Lam Fumei, Alexandersson Marina, Pachter Lior
Department of Mathematics, Massachusetts Institute of Technology, Cambridge, MA 02139, USA.
J Comput Biol. 2003;10(3-4):509-20. doi: 10.1089/10665270360688156.
The application of Needleman-Wunsch alignment techniques to biological sequences is complicated by two serious problems when the sequences are long: the running time, which scales as the product of the lengths of sequences, and the difficulty in obtaining suitable parameters that produce meaningful alignments.
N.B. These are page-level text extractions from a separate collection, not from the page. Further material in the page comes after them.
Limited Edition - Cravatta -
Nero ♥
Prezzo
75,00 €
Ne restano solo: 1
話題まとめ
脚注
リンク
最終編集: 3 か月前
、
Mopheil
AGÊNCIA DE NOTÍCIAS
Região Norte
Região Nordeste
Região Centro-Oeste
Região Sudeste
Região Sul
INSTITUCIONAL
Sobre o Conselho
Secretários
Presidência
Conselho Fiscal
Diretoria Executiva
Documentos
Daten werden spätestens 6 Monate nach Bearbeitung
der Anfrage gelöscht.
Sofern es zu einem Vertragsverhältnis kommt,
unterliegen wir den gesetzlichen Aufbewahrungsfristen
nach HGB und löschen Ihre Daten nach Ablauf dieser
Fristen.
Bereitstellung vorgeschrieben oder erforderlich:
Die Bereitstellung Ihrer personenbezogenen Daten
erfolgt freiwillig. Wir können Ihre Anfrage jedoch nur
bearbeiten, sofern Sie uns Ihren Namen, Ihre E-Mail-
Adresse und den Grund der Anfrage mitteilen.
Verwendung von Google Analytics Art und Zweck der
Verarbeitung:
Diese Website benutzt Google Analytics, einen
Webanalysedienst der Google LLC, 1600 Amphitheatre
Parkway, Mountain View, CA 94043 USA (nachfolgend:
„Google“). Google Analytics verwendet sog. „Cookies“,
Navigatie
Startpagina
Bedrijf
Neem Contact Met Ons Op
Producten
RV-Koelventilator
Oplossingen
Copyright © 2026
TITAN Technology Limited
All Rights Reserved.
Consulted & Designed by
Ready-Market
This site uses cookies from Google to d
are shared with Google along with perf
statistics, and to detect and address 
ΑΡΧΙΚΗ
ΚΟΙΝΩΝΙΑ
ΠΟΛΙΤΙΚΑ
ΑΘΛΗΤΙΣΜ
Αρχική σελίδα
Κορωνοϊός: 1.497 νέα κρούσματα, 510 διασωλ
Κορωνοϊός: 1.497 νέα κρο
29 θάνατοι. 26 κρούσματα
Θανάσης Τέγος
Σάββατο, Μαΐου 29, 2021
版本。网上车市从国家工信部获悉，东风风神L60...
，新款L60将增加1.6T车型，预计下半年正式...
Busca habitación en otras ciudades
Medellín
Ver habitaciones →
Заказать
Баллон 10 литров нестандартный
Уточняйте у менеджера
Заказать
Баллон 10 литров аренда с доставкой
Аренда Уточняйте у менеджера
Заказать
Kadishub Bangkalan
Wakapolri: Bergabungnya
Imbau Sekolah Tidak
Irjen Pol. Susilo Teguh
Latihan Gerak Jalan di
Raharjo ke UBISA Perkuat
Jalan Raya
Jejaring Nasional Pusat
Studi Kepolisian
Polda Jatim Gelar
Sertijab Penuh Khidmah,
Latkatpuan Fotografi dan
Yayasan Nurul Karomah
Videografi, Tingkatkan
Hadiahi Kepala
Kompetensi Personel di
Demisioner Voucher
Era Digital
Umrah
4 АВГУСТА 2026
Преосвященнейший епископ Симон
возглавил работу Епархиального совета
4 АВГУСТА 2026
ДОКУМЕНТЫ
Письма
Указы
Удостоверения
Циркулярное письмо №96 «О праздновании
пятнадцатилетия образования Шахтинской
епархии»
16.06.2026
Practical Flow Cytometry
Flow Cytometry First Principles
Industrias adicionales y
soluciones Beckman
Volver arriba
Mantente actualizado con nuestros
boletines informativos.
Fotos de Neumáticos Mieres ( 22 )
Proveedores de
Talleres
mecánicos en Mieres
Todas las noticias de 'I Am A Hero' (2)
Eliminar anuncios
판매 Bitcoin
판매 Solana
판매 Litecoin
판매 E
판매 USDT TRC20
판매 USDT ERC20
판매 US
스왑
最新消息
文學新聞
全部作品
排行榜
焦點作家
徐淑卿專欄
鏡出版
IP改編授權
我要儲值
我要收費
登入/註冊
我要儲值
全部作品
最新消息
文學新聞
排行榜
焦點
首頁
The running time problem is often corrected by reducing the search space, using techniques such as banding, or chaining of high-scoring pairs. The parameter problem is more difficult to fix, partly because the probabilistic model, which Needleman-Wunsch is equivalent to, does not capture a key feature of biological sequence alignments, namely the alternation of conserved blocks and seemingly unrelated nonconserved segments. We present a solution to the problem of designing efficient search spaces for pair hidden Markov models that align biological sequences by taking advantage of their associated features. Our approach leads to an optimization problem, for which we obtain a 2-approximation algorithm, and that is based on the construction of Manhattan networks, which are close relatives of Steiner trees. We describe the underlying theory and show how our methods can be applied to alignment of DNA sequences in practice, successfully reducing the Viterbi algorithm search space of alignment PHMMs by three orders of magnitude.
当序列较长时,将Needleman-Wunsch比对技术应用于生物序列会受到两个严重问题的困扰:运行时间,它与序列长度的乘积成正比;以及难以获得能产生有意义比对的合适参数。运行时间问题通常通过减少搜索空间来解决,例如使用带状比对或高分对链接等技术。参数问题则更难解决,部分原因是与Needleman-Wunsch等价的概率模型没有捕捉到生物序列比对的一个关键特征,即保守块和看似不相关的非保守片段的交替。我们提出了一种解决方案,通过利用生物序列的相关特征为成对隐马尔可夫模型设计高效的搜索空间。我们的方法导致了一个优化问题,对于这个问题我们得到了一个2近似算法,该算法基于曼哈顿网络的构建,曼哈顿网络是斯坦纳树的近亲。我们描述了其基础理论,并展示了我们的方法在实际中如何应用于DNA序列比对,成功地将比对PHMMs的维特比算法搜索空间减少了三个数量级。